What is needed: The reply to the records below should contain exactly the lines from the line with "un comentario ante" through the line with "DÉLICAT & PARFUMÉ", and nothing besides.

##### Material provided #####

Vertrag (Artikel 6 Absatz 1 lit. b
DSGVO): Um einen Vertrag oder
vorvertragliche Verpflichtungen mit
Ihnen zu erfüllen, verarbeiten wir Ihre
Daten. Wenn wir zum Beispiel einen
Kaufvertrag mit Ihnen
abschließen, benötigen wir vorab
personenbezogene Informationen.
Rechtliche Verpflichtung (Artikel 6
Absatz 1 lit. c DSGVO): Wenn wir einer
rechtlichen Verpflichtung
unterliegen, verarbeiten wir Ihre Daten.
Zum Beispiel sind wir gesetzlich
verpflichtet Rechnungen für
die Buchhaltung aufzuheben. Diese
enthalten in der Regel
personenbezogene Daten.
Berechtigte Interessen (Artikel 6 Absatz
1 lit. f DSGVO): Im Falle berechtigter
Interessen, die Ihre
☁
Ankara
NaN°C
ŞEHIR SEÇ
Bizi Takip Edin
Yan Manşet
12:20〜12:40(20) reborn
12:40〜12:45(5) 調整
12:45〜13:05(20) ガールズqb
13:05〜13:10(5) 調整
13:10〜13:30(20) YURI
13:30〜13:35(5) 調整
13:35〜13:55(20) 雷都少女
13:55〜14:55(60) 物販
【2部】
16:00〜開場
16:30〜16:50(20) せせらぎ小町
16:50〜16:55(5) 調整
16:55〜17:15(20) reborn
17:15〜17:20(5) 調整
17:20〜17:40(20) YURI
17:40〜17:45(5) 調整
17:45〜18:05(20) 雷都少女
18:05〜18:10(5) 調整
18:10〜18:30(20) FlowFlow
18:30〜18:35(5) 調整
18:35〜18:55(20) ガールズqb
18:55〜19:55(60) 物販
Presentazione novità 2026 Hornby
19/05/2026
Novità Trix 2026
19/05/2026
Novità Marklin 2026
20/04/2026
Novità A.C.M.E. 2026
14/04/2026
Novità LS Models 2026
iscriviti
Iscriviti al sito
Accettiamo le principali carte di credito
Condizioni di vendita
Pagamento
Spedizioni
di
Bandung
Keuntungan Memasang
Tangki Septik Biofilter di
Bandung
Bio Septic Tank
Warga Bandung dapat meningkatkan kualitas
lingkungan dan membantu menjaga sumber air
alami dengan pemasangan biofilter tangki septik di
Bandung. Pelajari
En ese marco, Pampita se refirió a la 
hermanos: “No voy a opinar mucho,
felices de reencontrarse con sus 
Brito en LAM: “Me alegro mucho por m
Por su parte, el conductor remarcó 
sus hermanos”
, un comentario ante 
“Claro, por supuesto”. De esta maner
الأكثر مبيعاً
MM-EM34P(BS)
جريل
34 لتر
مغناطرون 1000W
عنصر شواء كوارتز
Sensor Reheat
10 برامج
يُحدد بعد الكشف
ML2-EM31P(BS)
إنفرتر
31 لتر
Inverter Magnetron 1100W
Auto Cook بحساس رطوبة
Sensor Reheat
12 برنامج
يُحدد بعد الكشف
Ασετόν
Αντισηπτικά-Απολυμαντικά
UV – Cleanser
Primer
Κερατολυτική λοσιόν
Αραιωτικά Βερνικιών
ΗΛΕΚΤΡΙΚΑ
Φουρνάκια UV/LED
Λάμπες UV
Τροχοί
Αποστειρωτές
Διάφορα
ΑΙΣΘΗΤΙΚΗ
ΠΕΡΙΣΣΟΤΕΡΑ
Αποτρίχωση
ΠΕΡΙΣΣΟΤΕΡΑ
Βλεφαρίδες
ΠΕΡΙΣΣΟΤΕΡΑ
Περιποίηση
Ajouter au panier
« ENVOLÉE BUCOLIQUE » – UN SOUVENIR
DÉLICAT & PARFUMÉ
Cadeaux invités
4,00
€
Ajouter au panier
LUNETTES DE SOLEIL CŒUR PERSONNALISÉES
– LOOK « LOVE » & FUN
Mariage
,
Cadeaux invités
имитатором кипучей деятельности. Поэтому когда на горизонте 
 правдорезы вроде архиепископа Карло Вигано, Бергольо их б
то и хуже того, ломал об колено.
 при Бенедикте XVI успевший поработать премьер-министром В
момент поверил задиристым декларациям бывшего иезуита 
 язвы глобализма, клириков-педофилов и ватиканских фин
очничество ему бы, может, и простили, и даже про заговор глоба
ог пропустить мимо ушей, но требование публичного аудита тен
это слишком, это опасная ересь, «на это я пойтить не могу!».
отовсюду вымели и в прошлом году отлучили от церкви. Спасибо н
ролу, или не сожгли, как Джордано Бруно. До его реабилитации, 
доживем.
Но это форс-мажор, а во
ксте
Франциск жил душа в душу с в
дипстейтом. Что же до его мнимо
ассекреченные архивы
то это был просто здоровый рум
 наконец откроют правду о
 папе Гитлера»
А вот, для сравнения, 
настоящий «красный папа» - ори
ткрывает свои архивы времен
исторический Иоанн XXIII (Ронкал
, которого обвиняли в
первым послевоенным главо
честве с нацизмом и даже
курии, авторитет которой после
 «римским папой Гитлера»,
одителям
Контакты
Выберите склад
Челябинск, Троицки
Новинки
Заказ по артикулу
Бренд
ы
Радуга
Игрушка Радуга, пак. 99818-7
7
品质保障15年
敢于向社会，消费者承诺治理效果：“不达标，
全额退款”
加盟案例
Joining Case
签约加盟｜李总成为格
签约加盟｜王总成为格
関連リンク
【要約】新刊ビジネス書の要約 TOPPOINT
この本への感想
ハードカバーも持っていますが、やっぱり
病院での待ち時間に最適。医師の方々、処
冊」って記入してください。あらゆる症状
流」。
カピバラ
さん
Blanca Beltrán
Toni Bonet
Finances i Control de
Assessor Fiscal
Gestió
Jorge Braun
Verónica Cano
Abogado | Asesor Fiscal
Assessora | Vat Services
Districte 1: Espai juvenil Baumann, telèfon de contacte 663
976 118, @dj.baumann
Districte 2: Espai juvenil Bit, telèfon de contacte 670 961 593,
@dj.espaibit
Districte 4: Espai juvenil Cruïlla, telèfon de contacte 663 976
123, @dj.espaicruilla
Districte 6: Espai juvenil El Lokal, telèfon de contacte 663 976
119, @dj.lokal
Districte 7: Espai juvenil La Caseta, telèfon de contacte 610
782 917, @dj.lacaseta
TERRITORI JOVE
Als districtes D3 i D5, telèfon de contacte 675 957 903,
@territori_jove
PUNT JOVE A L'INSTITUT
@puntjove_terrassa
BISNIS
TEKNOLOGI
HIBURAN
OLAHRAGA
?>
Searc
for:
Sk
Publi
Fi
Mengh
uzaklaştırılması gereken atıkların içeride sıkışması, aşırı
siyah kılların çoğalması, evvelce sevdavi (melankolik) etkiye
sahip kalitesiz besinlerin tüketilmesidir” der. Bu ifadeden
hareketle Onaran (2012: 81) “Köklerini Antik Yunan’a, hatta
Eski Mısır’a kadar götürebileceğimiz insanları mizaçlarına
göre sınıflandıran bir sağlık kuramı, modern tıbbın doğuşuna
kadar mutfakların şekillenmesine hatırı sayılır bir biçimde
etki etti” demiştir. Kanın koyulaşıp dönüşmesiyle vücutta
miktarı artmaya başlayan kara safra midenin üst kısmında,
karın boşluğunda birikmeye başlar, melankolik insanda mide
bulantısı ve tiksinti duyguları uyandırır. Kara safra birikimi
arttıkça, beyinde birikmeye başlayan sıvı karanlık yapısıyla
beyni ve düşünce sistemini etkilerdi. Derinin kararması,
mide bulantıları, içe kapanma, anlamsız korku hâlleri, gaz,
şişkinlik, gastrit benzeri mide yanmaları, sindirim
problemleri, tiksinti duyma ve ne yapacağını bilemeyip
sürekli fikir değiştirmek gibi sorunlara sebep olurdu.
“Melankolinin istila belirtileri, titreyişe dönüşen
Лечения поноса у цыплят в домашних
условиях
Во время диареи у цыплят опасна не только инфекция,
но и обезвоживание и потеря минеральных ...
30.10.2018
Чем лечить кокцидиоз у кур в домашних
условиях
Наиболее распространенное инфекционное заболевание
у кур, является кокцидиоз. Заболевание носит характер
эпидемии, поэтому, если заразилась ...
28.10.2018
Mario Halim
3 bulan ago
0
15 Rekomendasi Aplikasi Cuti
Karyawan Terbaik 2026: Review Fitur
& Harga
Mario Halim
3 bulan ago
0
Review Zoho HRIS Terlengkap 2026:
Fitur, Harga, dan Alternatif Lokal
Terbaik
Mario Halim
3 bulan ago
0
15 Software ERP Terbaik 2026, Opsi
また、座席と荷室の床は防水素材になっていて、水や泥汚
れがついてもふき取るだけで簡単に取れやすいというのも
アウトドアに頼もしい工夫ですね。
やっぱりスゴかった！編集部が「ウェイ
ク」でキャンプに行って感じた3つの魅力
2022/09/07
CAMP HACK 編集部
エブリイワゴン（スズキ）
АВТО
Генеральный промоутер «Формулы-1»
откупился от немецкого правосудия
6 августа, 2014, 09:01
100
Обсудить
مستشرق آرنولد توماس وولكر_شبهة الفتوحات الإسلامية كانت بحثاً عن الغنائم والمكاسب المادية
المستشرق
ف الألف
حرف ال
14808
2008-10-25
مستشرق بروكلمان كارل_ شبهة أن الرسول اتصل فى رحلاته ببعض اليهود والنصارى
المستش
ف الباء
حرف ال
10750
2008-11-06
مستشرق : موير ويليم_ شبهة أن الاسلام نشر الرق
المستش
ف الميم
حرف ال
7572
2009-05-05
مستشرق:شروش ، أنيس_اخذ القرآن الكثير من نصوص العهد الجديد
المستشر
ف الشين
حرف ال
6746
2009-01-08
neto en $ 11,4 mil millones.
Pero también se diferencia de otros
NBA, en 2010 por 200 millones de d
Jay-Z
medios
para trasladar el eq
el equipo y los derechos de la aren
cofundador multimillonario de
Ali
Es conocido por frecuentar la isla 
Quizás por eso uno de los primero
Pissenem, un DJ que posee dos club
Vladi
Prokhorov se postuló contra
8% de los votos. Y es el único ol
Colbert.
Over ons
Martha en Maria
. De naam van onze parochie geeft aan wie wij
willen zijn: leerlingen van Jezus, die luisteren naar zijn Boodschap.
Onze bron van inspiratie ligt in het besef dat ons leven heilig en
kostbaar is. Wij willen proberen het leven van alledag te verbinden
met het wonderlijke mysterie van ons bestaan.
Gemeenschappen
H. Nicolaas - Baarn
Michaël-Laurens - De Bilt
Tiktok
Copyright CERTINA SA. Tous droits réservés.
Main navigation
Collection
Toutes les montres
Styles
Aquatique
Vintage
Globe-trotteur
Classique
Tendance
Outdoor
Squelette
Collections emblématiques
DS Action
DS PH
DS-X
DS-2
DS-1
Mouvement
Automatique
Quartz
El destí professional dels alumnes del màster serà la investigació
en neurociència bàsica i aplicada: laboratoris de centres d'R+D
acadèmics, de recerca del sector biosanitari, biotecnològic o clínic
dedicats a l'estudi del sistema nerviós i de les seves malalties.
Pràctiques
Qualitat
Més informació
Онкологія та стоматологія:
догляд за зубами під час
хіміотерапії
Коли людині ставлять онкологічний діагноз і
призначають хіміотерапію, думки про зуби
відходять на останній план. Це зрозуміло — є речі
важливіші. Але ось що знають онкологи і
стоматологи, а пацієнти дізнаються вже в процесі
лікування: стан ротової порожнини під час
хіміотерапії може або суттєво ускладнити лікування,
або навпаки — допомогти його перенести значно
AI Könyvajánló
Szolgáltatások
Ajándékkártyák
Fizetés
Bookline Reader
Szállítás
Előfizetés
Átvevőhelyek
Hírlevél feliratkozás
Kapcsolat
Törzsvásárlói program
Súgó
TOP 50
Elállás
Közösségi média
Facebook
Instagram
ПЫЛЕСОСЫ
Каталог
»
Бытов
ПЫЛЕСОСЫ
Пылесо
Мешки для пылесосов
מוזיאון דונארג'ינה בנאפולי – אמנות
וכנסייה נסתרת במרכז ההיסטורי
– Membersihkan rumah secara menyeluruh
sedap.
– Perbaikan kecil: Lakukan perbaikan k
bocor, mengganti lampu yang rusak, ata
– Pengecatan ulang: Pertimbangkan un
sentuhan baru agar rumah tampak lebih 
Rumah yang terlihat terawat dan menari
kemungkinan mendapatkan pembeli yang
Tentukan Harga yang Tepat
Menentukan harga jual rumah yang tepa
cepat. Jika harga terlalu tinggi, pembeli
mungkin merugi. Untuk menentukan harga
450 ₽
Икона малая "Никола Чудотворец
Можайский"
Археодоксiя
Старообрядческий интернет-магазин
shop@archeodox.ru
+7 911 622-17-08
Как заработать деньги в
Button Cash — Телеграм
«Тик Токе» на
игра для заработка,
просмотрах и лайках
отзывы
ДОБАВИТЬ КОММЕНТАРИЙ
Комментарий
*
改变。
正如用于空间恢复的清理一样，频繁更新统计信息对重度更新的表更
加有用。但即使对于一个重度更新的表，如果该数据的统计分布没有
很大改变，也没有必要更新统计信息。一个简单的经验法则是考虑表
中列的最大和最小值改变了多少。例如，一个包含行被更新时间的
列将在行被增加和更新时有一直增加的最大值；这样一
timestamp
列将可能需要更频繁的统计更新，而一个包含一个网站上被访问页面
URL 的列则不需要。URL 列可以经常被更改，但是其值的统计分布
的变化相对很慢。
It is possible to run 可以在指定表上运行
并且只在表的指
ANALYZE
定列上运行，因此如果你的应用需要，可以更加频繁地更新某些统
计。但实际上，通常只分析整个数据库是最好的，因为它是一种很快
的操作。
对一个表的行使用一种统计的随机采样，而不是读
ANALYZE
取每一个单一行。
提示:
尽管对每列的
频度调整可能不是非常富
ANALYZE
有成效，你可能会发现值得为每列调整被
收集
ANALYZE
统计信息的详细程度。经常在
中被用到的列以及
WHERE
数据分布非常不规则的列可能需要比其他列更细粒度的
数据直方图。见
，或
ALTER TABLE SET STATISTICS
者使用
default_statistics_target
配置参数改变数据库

#####

Answer to this problem:
, un comentario ante 
“Claro, por supuesto”. De esta maner
الأكثر مبيعاً
MM-EM34P(BS)
جريل
34 لتر
مغناطرون 1000W
عنصر شواء كوارتز
Sensor Reheat
10 برامج
يُحدد بعد الكشف
ML2-EM31P(BS)
إنفرتر
31 لتر
Inverter Magnetron 1100W
Auto Cook بحساس رطوبة
Sensor Reheat
12 برنامج
يُحدد بعد الكشف
Ασετόν
Αντισηπτικά-Απολυμαντικά
UV – Cleanser
Primer
Κερατολυτική λοσιόν
Αραιωτικά Βερνικιών
ΗΛΕΚΤΡΙΚΑ
Φουρνάκια UV/LED
Λάμπες UV
Τροχοί
Αποστειρωτές
Διάφορα
ΑΙΣΘΗΤΙΚΗ
ΠΕΡΙΣΣΟΤΕΡΑ
Αποτρίχωση
ΠΕΡΙΣΣΟΤΕΡΑ
Βλεφαρίδες
ΠΕΡΙΣΣΟΤΕΡΑ
Περιποίηση
Ajouter au panier
« ENVOLÉE BUCOLIQUE » – UN SOUVENIR
DÉLICAT & PARFUMÉ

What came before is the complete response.